I have no social life. I don’t get to hang out and dance and gather flowers with the other nymphs and fairies. I work 365 days a year. I’m tired of it! Santa gets eight months off, the Easter Bunny gets fifty-one weeks off, the Leprechaun works when he feels like it. And don’t give me that line about, “The Stork works year round just like you,” because it’s a lie from the very pit of Hades! The Stork goes home every night! He has weekends off and four weeks vacation! He has a team that delivers those stinky bundles of ever seeping bodily fluids to parents who seem to enjoy wiping up after those leaky little beings. I deserve some time off!

All I want is a little respect.

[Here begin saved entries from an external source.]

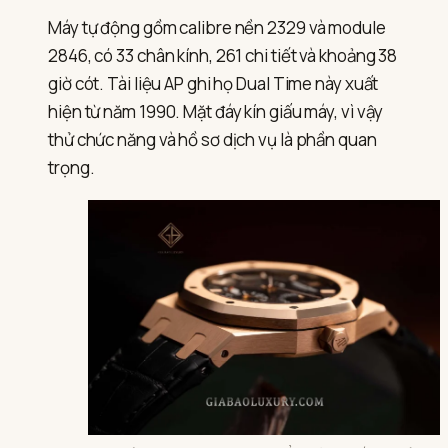
Máy tự động gồm calibre nền 2329 và module
2846, có 33 chân kính, 261 chi tiết và khoảng 38
giờ cót. Tài liệu AP ghi họ Dual Time này xuất
hiện từ năm 1990. Mặt đáy kín giấu máy, vì vậy
thử chức năng và hồ sơ dịch vụ là phần quan
trọng.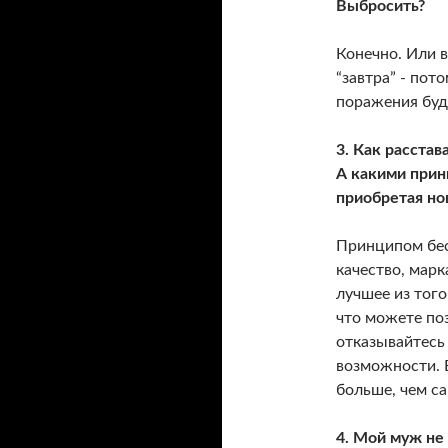
Выбросить?
Конечно. Или в
“завтра” - пот
поражения буд
3. Как расста
А какими прин
приобретая но
Принципом бес
качество, марка
лучшее из того
что можете по
отказывайтесь 
возможности. В
больше, чем са
4. Мой муж не 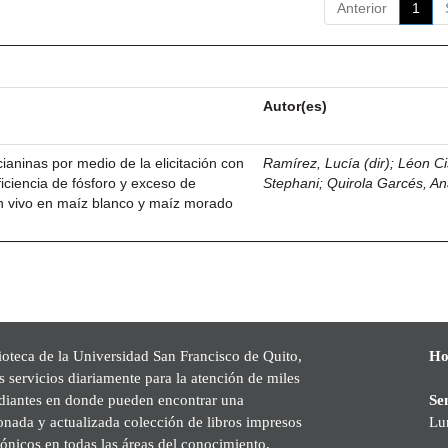
Anterior
1
Autor(es)
ianinas por medio de la elicitación con
Ramírez, Lucía (dir)
;
Léon Ci
iciencia de fósforo y exceso de
Stephani
;
Quirola Garcés, An
 in vivo en maíz blanco y maíz morado
ioteca de la Universidad San Francisco de Quito,
Ho
s servicios diariamente para la atención de miles
udiantes en donde pueden encontrar una
Se
onada y actualizada colección de libros impresos
Lu
rónicos en todas las áreas del conocimiento,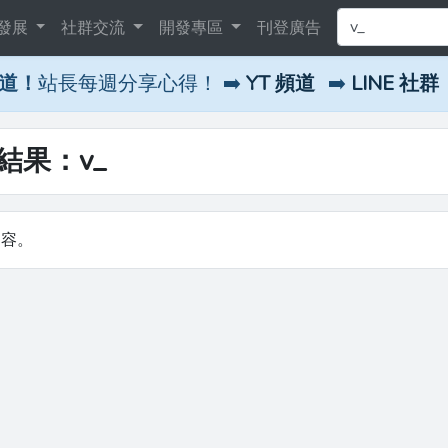
發展
社群交流
開發專區
刊登廣告
頻道！
站長每週分享心得！ ➡️
YT 頻道
➡️
LINE 社群
尋結果：v_
內容。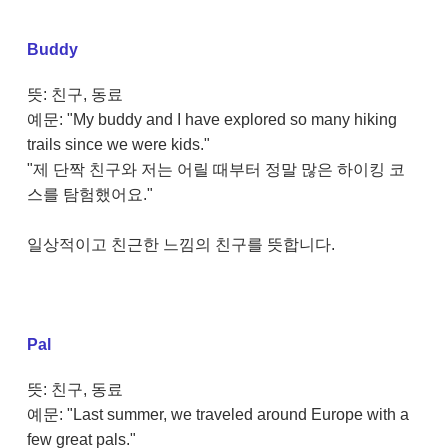
Buddy
뜻: 친구, 동료
예문: "My buddy and I have explored so many hiking
trails since we were kids."
"제 단짝 친구와 저는 어릴 때부터 정말 많은 하이킹 코
스를 탐험했어요."
일상적이고 친근한 느낌의 친구를 뜻합니다.
Pal
뜻: 친구, 동료
예문: "Last summer, we traveled around Europe with a
few great pals."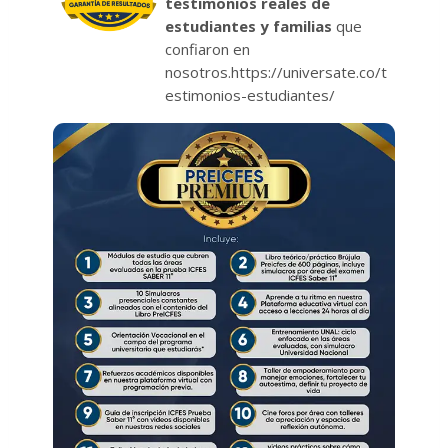
testimonios reales de
estudiantes y familias
que
confiaron en
nosotros.https://universate.co/t
estimonios-estudiantes/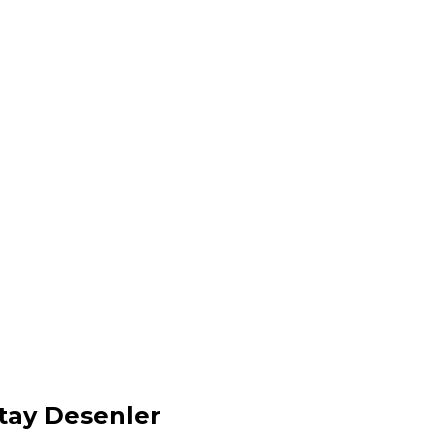
tay Desenler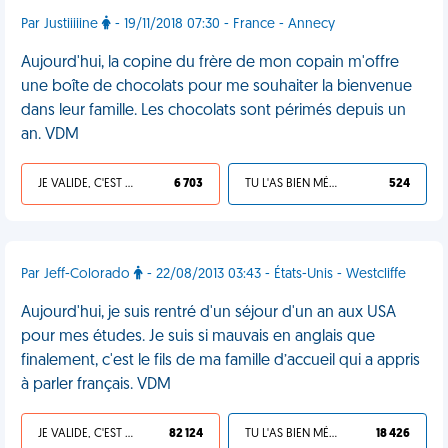
Par Justiiiiine
- 19/11/2018 07:30 - France - Annecy
Aujourd'hui, la copine du frère de mon copain m'offre
une boîte de chocolats pour me souhaiter la bienvenue
dans leur famille. Les chocolats sont périmés depuis un
an. VDM
JE VALIDE, C'EST UNE VDM
6 703
TU L'AS BIEN MÉRITÉ
524
Par Jeff-Colorado
- 22/08/2013 03:43 - États-Unis - Westcliffe
Aujourd'hui, je suis rentré d'un séjour d'un an aux USA
pour mes études. Je suis si mauvais en anglais que
finalement, c'est le fils de ma famille d’accueil qui a appris
à parler français. VDM
JE VALIDE, C'EST UNE VDM
82 124
TU L'AS BIEN MÉRITÉ
18 426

Stop calling me a fairy, I’m a NYMPH, not a fairy! Pay me what I’m worth! The bag I carry is bigger than Santa’s and I don’t have the benefit of eight magical reindeer to carry me around the world.  Can I at least get that much? Last week, a set of six-year-old twins left me a letter informing me that I owe them money from my last visit. Can you believe the nerve? I left them $10 each. They were expecting $20 each. Can you believe those brats? I even had a forty-year old put his front teeth, which were knocked out during a bar fight, under his pillow. Do you know what I left him? A lump of coal!

I quit. I leave it to the parents to reach under the pillows of their sleeping children, without waking them, to retrieve nasty little teeth, and leave behind their entire wallet. I’ll send all the forty-year-old bar brawlers to Grook, Maolk and Dave. They can grind their teeth, use their flesh for stew and add the remaining skeletons to their baked goods. I will quit my job at McGriffins and do what nymphs do best, hang out with the sister nymphs, dancing along river beds and gathering flowers.